NIEUWSBERICHT, 4 februari 2000

De Amsterdamse straten liggen bezaaid met hondenpoep – en het gemeentebestuur heeft een manier bedacht om het probleem op te lossen. Voetgangers in de stad wordt ƒ 5 per uur geboden om hondenpoep van het trottoir te halen. Er is weinig risico dat het werk opraakt, want er zijn in Nederland bijna 1,4 miljoen honden. Eenieder die de straten tijdens het wandelen wil schoonmaken zal betaald krijgen.

Mijn nieuwe carrière…

Ik ben niet de enige hier die zijn dagen opgesloten in huis en naar buiten kijkend doorbrengt. Aan de overkant van de straat, gezien vanuit de kamer waarin ik werk – deze kamer, de kleine voormalige kinderkamer met het gekleurde behang, de gordijnen met ijsjes erop gedrukt en de herinnering aan gehuil en gekir – staat een appartementenblok van vier verdiepingen, gebouwd in de klassieke Amsterdamse-Schoolstijl met lange, gelijkmatige banen roodbruine baksteen en ramen met witte houten kozijnen. Op de tweede verdieping, precies boven de huisdierenpoli (dierenarts), woont een jong Turks meisje van zestien of zeventien dat elke dag laat in de ochtend verschijnt, altijd in dezelfde outfit – een spijkerbroek en een gestreept truitje – en dat de hele dag, elke dag opnieuw, heel weinig doet behalve uit het raam staren. Soms komt er een andere jonge vrouw bij haar zitten, misschien haar zuster of een vriendin, en dan staren ze samen uit het raam of draaien zich om en kijken naar de grote televisie die in de hoek achter in de kamer staat. Soms dansen ze, met hun armen omhoog en draaiende polsen op de populaire Turkse manier. Kort geleden is het meisje mijn blik gaan opvangen, vluchtig, voordat ze haar ogen weer op de straat richt waar bijna nooit iets gebeurt.

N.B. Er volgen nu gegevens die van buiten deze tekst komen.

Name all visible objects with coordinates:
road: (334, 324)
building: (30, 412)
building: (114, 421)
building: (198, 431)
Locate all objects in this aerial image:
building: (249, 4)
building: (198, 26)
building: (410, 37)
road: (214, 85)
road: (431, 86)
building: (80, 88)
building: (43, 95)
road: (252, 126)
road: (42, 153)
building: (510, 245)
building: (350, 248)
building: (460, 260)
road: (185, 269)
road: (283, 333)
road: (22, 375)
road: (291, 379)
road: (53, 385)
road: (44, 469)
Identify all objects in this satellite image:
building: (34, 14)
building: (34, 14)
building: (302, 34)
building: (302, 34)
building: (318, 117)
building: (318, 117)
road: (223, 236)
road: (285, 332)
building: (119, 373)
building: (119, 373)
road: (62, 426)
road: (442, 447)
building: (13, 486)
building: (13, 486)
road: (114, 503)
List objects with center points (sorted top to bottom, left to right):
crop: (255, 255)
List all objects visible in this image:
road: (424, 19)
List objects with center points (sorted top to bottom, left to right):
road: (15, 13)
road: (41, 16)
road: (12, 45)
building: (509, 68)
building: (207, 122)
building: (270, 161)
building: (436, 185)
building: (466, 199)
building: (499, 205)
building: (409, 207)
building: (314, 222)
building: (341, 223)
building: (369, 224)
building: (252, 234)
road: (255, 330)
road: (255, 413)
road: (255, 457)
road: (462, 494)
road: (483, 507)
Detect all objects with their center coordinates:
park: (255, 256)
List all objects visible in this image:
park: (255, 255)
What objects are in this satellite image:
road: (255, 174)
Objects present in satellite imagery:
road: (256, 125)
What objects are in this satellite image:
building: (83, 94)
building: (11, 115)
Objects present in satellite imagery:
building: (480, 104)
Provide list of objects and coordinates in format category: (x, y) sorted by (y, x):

Ik wil weten wat voor dingen dit meisje zegt tegen haar broer, die soms met een gitaar op schoot zit, en tegen de andere vrouw die haar soms vergezelt in haar roeping van het staren; ik wil weten of ze in het Nederlands of in het Turks praat; ik wil weten wat ze denkt dat ik doe als ik hier de hele dag, elke dag, zit en voor me uit staar naar mijn computerscherm, of af en toe naar links, om vluchtig naar haar te kijken en me van alles over haar af te vragen.

In april werd de Nederlandse klompenindustrie bedreigd omdat er niet genoeg populierenhout was om het schoeisel te maken. Volgens de Volkskrant was de prijs van het hout de afgelopen dertig jaar hetzelfde gebleven, wat mensen ontmoedigde om het te verbouwen. In het voorgaande jaar waren er maar honderdduizend populieren geplant, ver onder de zevenhonderdduizend die nodig waren om aan de vraag te voldoen. Dit kwam als een verrassing voor me: ik had gedacht dat de grootste klompenbedreiging zou zijn dat niemand met gezond verstand zwaar, oncomfortabel, onpraktisch en dwaas ogend schoeisel zou willen dragen. Gemaakt van hout.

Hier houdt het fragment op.